*** Texte de lecture ***
Sandro Gozi a été élu à la présidence de l’Union des Fédéralistes Européens, le 23 novembre, à Vienne Photo : UEF, tous droits réservés.

Sandro Gozi, membre fondateur du Parti démocrate italien et ancien secrétaire d’Etat chargé des Affaires européennes, a été élu président de l’Union des Fédéralistes Européens, samedi 23 novembre 2018, lors du Congrès de l’organisation à Vienne. Il partage avec le Taurillon les objectifs de sa présidence et sa vision du débat sur la construction européenne, à quelques mois des élections.

Le Taurillon / Laura Mercier : Quelles sont les priorités de votre présidence de l’Union des Fédéralistes Européens ?

Sandro Gozi : L’objectif est évidemment de remettre au centre du débat le choix de l’Europe souveraine. Pour moi, l’Europe fédérale signifie une Europe souveraine. Il s’agit donc de remettre au cœur des discussions et échanges, les moyens démocratiques pour reprendre le contrôle sur les grandes questions de notre société : les migrations, la lutte contre le changement climatique, la lutte contre le terrorisme, la défense et la sécurité, mais aussi la gouvernance de nos biens communs autour de questions sur la finance globale et le numérique. Une Europe souveraine signifie un lien démocratique dans lequel on doit reprendre le contrôle pour le bien commun sur ces sujets. Ceci doit être au cœur de l’action et des visions de l’Union des Fédéralistes européens.

De plus, il y a un aspect du débat européen qui n’a jamais été aussi présent qu’en ce moment et qui peut représenter le clivage principal (mais pas le seul) dans l’actualité européenne. En effet, pour la première fois à ces élections européennes, il y a ce clivage entre pro-européens, progressistes d’un côté et réactionnaires, néo-nationalistes de l’autre. C’est exactement la prophétie écrite par Altiero Spinelli dans le Manifeste de Ventotene de 1943. Aujourd’hui on retrouve ce clivage pour la première fois. Mais ce n’est pas le seul, il y a encore des valeurs de gauche, des valeurs de droite mais pour la première fois le débat sur le retour au nationalisme s’impose à la société européenne et donc il faut donner les bonnes réponses, et notamment aux questions posées par les nationalistes.
*** Données de l'exercice ***
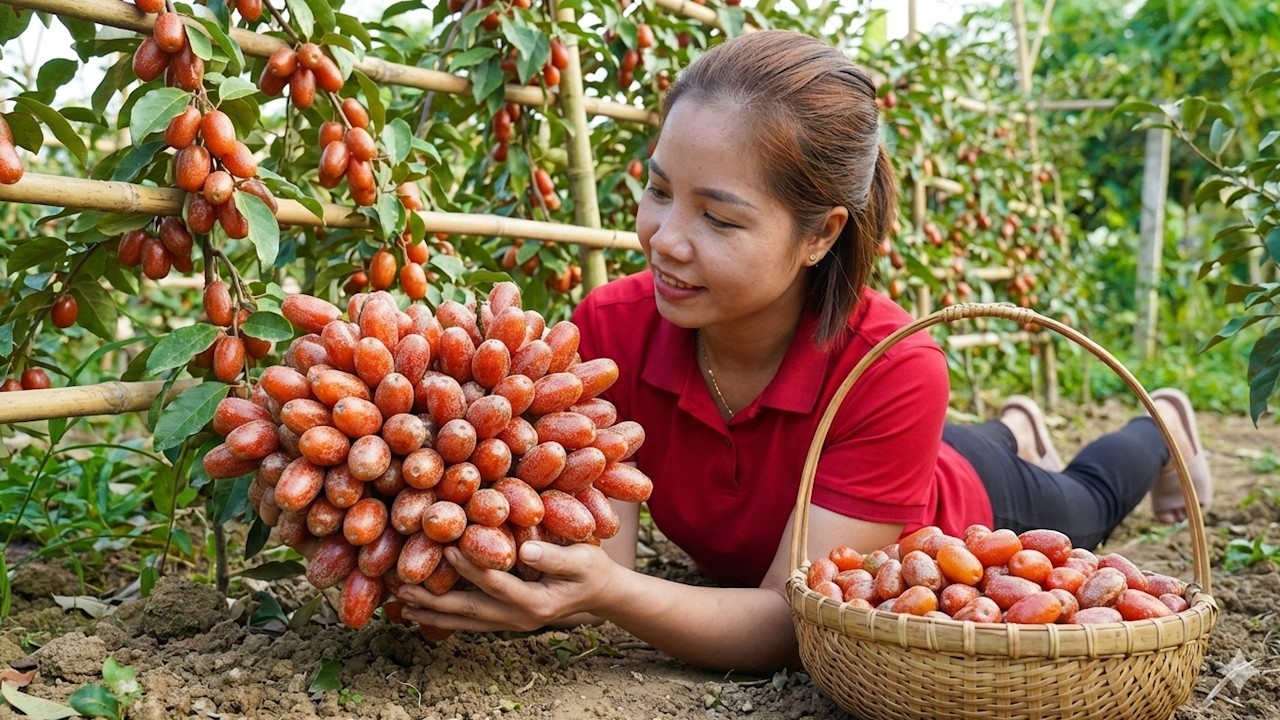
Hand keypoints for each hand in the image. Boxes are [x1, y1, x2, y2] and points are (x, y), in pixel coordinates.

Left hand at [397, 540, 617, 632]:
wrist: (602, 594)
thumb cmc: (593, 570)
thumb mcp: (583, 560)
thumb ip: (555, 557)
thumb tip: (524, 549)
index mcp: (535, 603)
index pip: (494, 584)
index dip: (470, 565)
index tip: (445, 546)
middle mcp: (519, 618)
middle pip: (469, 611)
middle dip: (433, 600)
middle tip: (401, 589)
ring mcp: (511, 622)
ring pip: (466, 620)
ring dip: (433, 613)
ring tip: (402, 604)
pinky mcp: (507, 618)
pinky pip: (472, 619)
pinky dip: (447, 615)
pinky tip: (426, 608)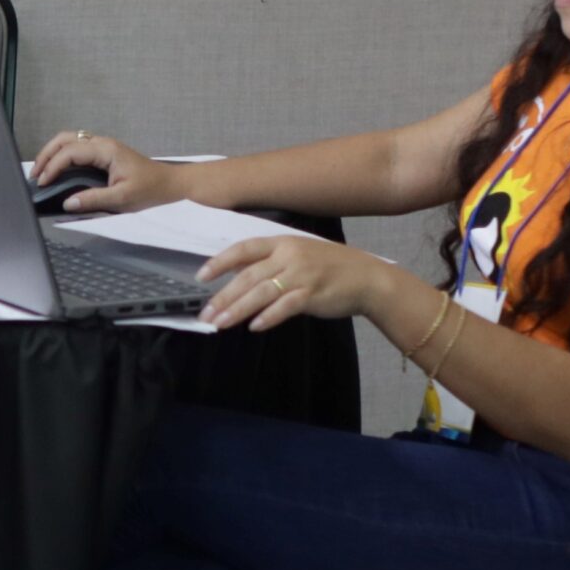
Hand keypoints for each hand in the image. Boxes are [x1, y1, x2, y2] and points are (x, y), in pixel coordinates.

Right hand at [31, 131, 180, 213]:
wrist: (169, 184)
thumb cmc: (150, 190)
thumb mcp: (122, 198)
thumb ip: (94, 200)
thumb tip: (67, 203)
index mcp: (106, 150)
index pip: (70, 152)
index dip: (53, 167)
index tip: (43, 183)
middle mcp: (102, 143)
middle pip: (65, 139)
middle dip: (46, 155)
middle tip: (35, 175)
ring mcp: (102, 146)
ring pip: (69, 140)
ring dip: (52, 153)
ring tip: (41, 172)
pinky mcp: (103, 153)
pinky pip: (76, 147)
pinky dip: (61, 155)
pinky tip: (56, 170)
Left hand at [196, 235, 392, 330]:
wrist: (368, 278)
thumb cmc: (330, 268)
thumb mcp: (298, 256)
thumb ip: (270, 263)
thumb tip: (237, 275)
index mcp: (283, 242)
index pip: (244, 249)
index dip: (220, 262)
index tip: (201, 277)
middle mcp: (290, 255)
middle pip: (248, 276)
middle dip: (223, 296)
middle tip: (205, 313)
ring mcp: (302, 274)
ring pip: (261, 292)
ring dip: (237, 309)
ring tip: (220, 323)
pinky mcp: (313, 294)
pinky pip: (285, 306)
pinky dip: (268, 317)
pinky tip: (254, 327)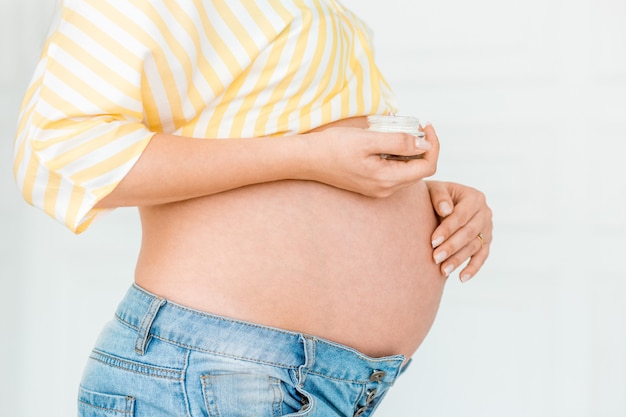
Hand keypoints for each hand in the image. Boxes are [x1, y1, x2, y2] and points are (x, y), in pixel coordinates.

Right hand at [304, 123, 438, 197]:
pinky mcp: (371, 186)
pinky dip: (399, 157)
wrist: (307, 160)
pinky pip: (395, 173)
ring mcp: (378, 190)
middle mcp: (385, 190)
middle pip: (420, 171)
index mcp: (387, 180)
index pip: (427, 167)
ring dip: (412, 152)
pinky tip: (389, 144)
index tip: (426, 126)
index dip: (433, 145)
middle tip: (416, 126)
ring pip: (408, 172)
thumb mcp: (368, 139)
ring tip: (403, 132)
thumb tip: (424, 144)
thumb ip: (398, 142)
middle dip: (424, 148)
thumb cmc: (334, 147)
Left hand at [426, 181, 491, 281]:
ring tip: (443, 270)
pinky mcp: (485, 242)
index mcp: (474, 197)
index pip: (461, 216)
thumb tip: (446, 210)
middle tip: (435, 258)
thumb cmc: (433, 195)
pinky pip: (482, 256)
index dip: (447, 229)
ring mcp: (487, 228)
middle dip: (452, 247)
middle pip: (469, 233)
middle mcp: (485, 212)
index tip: (433, 241)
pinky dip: (473, 268)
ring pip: (474, 247)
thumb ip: (439, 196)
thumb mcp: (434, 189)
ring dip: (459, 260)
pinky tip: (461, 278)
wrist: (437, 202)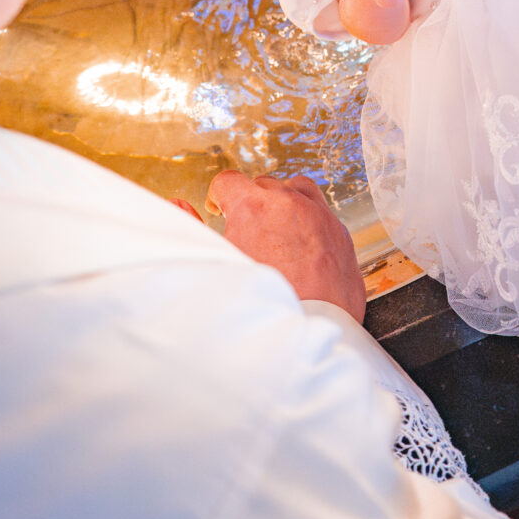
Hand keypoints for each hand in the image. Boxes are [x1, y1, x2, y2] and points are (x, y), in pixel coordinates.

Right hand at [203, 170, 366, 322]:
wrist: (304, 338)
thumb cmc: (256, 309)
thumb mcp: (215, 266)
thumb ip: (191, 229)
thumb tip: (177, 205)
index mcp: (254, 207)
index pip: (229, 181)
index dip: (219, 196)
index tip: (219, 211)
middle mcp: (290, 204)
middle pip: (264, 185)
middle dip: (253, 202)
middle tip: (246, 229)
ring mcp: (320, 217)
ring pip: (299, 190)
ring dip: (285, 202)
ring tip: (276, 229)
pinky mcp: (341, 236)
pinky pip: (324, 212)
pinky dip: (311, 220)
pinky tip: (303, 245)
***
**Questions à traiter**
**1.** Recopiez fidèlement le passage de l'entretien avec Sandro Gozi compris entre « Sandro Gozi a » et « des Fédéralistes Européens ? », ces deux bornes incluses.
**2.** D'après l'entretien avec Sandro Gozi :
(a) Dans quelle ville s'est tenu le Congrès au cours duquel il a été élu président de l'Union des Fédéralistes Européens ?
(b) De quel parti est-il membre fondateur ?
(c) Dans quel texte de 1943 figure la prophétie d'Altiero Spinelli ?

**Réponses par consigne**
**1.**
Sandro Gozi a été élu à la présidence de l’Union des Fédéralistes Européens, le 23 novembre, à Vienne Photo : UEF, tous droits réservés.

Sandro Gozi, membre fondateur du Parti démocrate italien et ancien secrétaire d’Etat chargé des Affaires européennes, a été élu président de l’Union des Fédéralistes Européens, samedi 23 novembre 2018, lors du Congrès de l’organisation à Vienne. Il partage avec le Taurillon les objectifs de sa présidence et sa vision du débat sur la construction européenne, à quelques mois des élections.

Le Taurillon / Laura Mercier : Quelles sont les priorités de votre présidence de l’Union des Fédéralistes Européens ?

**2.**
(a) À Vienne.
(b) Du Parti démocrate italien.
(c) Dans le Manifeste de Ventotene.